Late binding to methods and properties: This allows the programmer to invoke properties and methods on objects dynamically instantiated based on type discovery. This is also known as dynamic invocation.
Creating types at runtime (Reflection Emit): The ultimate use of reflection is to create new types at runtime and then to use those types to perform tasks. You might do this when a custom class, created at runtime, will run significantly faster than more generic code created at compile time. An example is offered later in this chapter."
Metaobject protocols exist for other languages (and also for other domains than language implementations). A relatively old list of metaobject protocols is given at http://www2.parc.com/csl/groups/sda/projects/mops/existing-mops.html
Eric Tanter provides an excellent and recent overview of reflection, metaobject protocols and aspect-oriented programming (which is another form of reflection, in a sense) in his PhD thesis about Reflex - see http://www.dcc.uchile.cl/~etanter/
Thank you very much for the links, I'll check them out.
By the way, the AMOP is about 14 years old and does it still reflect the MOP in Common Lisp or are there additions, modifications, etc. to MOP?
Yes, it hasn't changed since then. Some suggestions have been made to change parts of the specification. For example, google for "Kiczales" in comp.lang.lisp and comp.lang.clos, and you will find a few discussions. There is also a paper published in the book Advances in Object-Oriented Metalevel Architectures and Reflection, edited by Chris Zimmermann, with some more detailed suggestions. But none of them have caught on.

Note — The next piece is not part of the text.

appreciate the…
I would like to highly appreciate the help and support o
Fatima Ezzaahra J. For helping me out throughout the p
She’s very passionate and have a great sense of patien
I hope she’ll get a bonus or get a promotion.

This is mainly because the balance between giving the programmer of a CLOS implementation more possibilities to optimize things and the user of the MOP more flexilibity to change them is a delicate issue. For this reason, in fact none of the CLOS implementations ever implemented the full specification, as far as I can tell. All of them deviate in some regard or the other. That's why you can find compatibility libraries in several places that try to make up for some of the incompatibilities of CLOS MOP implementations. My own Closer to MOP project is one of those, and I hope to provide a somewhat more general approach than others that typically focus on what is needed for some concrete project.

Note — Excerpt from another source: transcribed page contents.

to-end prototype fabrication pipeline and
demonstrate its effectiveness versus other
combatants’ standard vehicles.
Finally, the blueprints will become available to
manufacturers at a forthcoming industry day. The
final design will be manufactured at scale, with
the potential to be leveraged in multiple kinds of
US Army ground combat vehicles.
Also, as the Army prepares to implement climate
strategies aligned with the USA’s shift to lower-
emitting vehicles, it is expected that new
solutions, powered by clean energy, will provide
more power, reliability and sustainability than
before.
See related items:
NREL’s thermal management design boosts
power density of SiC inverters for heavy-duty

My overall impression is that the CLOS MOP specification works quite well, and is indeed successfully used in practice. However, there are some things that are underspecified, or not quite right. The AMOP specification itself clearly states that it shouldn't be taken as the final word on that matter. So there is definitely room for improvement. "

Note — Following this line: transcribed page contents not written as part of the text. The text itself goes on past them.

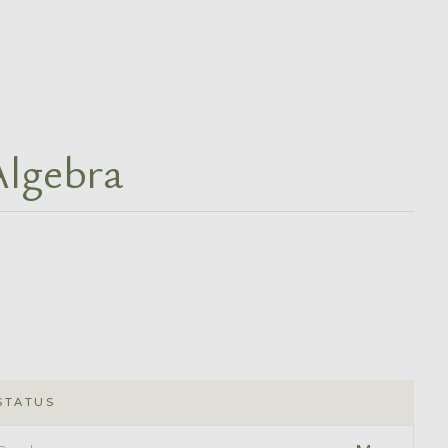
Algebra
STATUS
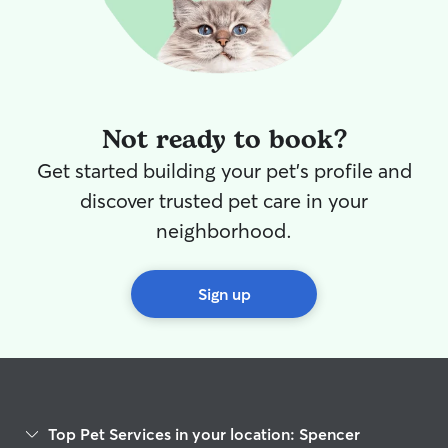
Not ready to book?
Get started building your pet's profile and
discover trusted pet care in your
neighborhood.
Sign up
Top Pet Services in your location: Spencer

Incidentally, if you are interested in a tutorial on CLOS/MOP, Pascal will be giving one at the OOPSLA conference on October 16, 2005 in San Diego, California. The title of his tutorial is "The Common Lisp Object System: Generic Functions and Metaobject Protocol". The "official" write-up for the tutorial is here. Given Pascal's breadth of knowledge about O-O in general and MOP/CLOS in particular, it should be an interesting session to attend.